START RECORD EXCERPTS

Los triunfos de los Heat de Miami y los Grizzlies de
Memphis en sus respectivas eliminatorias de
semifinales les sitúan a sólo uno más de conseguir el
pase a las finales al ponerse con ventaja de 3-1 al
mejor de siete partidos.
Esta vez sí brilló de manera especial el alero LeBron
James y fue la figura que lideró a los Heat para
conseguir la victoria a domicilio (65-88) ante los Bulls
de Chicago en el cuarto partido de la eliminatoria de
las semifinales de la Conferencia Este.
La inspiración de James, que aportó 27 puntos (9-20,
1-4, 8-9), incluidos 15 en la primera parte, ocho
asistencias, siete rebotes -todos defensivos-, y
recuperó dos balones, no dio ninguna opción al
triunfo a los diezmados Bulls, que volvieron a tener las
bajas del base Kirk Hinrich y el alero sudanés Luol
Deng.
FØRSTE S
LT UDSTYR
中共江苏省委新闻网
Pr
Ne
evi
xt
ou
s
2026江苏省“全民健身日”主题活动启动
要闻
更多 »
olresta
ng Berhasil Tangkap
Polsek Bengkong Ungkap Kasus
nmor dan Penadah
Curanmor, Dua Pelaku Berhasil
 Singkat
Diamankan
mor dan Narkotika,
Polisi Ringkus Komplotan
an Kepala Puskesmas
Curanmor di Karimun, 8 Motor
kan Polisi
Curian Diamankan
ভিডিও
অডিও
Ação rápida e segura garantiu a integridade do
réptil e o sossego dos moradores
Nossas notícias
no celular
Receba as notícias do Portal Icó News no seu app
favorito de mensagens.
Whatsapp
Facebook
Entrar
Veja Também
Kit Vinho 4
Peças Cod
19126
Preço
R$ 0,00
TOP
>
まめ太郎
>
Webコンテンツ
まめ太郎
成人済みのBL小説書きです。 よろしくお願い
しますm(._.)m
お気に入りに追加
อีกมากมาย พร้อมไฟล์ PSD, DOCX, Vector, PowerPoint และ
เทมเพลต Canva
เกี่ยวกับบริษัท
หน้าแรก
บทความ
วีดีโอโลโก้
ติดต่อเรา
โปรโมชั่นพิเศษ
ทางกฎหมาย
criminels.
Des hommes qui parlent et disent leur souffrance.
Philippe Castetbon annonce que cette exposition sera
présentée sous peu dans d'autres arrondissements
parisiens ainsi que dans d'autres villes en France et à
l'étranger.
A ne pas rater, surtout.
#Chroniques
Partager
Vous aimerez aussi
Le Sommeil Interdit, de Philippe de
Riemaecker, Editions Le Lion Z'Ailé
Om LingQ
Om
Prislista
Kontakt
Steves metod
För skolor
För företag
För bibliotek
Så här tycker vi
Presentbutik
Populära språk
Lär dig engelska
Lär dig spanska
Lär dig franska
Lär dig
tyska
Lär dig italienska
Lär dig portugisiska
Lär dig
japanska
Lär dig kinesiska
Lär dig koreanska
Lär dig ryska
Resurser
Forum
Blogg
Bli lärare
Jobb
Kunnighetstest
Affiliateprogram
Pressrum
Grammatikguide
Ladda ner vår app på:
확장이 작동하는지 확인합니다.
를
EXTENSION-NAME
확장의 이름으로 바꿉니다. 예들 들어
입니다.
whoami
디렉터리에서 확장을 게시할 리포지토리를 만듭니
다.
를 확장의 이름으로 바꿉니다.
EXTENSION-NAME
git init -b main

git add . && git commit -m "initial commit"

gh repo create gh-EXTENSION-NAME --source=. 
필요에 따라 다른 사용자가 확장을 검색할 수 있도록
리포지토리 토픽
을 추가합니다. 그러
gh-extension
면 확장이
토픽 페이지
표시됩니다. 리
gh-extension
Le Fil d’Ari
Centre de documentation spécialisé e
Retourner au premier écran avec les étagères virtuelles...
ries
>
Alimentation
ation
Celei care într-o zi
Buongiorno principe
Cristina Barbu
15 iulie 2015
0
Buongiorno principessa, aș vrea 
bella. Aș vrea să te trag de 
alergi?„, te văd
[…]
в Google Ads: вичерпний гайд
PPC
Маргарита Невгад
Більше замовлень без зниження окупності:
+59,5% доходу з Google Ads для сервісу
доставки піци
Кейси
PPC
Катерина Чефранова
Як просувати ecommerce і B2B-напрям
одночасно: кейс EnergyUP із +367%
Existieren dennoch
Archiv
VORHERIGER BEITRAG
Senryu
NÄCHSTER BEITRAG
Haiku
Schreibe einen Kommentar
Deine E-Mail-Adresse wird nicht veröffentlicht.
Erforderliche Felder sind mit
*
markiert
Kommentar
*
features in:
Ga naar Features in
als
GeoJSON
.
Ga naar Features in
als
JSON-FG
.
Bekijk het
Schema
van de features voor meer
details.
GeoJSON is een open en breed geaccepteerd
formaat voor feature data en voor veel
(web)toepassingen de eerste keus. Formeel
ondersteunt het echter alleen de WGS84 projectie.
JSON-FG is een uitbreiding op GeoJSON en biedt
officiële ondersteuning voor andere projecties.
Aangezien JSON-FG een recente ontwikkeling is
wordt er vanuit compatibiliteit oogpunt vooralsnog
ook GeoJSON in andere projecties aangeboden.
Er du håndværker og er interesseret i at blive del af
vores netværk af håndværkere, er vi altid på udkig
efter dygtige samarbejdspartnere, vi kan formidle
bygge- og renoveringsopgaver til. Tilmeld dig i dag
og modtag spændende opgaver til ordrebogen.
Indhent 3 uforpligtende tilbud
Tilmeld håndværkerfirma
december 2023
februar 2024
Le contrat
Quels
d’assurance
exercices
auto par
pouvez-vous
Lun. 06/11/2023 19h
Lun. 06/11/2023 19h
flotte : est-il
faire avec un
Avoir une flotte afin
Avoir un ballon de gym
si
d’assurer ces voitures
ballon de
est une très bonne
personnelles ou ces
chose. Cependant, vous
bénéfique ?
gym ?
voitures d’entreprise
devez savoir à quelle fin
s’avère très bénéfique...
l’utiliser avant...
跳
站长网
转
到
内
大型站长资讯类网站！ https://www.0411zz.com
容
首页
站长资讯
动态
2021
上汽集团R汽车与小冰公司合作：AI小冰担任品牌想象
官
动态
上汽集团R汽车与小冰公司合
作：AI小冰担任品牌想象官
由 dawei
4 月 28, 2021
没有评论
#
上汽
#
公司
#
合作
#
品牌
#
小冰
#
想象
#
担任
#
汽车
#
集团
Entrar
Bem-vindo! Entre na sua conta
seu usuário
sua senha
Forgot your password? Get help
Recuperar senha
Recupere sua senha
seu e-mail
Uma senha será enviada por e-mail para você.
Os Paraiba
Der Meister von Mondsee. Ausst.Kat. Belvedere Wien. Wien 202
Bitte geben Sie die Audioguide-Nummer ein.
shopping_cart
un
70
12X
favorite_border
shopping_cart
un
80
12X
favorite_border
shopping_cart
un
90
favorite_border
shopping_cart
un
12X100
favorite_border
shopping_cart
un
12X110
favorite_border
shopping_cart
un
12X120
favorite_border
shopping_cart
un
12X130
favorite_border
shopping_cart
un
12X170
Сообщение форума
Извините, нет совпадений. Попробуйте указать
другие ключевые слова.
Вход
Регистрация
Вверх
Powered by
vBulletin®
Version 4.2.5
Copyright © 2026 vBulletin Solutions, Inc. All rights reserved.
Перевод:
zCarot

END RECORD EXCERPTS

REQUIRED WORK: Write out the lines of the items above without any changes, starting from the first line and continuing through the line that contains "A ne pas rater, surtout.".

OUTPUT OF THE EXERCISE:
Los triunfos de los Heat de Miami y los Grizzlies de
Memphis en sus respectivas eliminatorias de
semifinales les sitúan a sólo uno más de conseguir el
pase a las finales al ponerse con ventaja de 3-1 al
mejor de siete partidos.
Esta vez sí brilló de manera especial el alero LeBron
James y fue la figura que lideró a los Heat para
conseguir la victoria a domicilio (65-88) ante los Bulls
de Chicago en el cuarto partido de la eliminatoria de
las semifinales de la Conferencia Este.
La inspiración de James, que aportó 27 puntos (9-20,
1-4, 8-9), incluidos 15 en la primera parte, ocho
asistencias, siete rebotes -todos defensivos-, y
recuperó dos balones, no dio ninguna opción al
triunfo a los diezmados Bulls, que volvieron a tener las
bajas del base Kirk Hinrich y el alero sudanés Luol
Deng.
FØRSTE S
LT UDSTYR
中共江苏省委新闻网
Pr
Ne
evi
xt
ou
s
2026江苏省“全民健身日”主题活动启动
要闻
更多 »
olresta
ng Berhasil Tangkap
Polsek Bengkong Ungkap Kasus
nmor dan Penadah
Curanmor, Dua Pelaku Berhasil
 Singkat
Diamankan
mor dan Narkotika,
Polisi Ringkus Komplotan
an Kepala Puskesmas
Curanmor di Karimun, 8 Motor
kan Polisi
Curian Diamankan
ভিডিও
অডিও
Ação rápida e segura garantiu a integridade do
réptil e o sossego dos moradores
Nossas notícias
no celular
Receba as notícias do Portal Icó News no seu app
favorito de mensagens.
Whatsapp
Facebook
Entrar
Veja Também
Kit Vinho 4
Peças Cod
19126
Preço
R$ 0,00
TOP
>
まめ太郎
>
Webコンテンツ
まめ太郎
成人済みのBL小説書きです。 よろしくお願い
しますm(._.)m
お気に入りに追加
อีกมากมาย พร้อมไฟล์ PSD, DOCX, Vector, PowerPoint และ
เทมเพลต Canva
เกี่ยวกับบริษัท
หน้าแรก
บทความ
วีดีโอโลโก้
ติดต่อเรา
โปรโมชั่นพิเศษ
ทางกฎหมาย
criminels.
Des hommes qui parlent et disent leur souffrance.
Philippe Castetbon annonce que cette exposition sera
présentée sous peu dans d'autres arrondissements
parisiens ainsi que dans d'autres villes en France et à
l'étranger.
A ne pas rater, surtout.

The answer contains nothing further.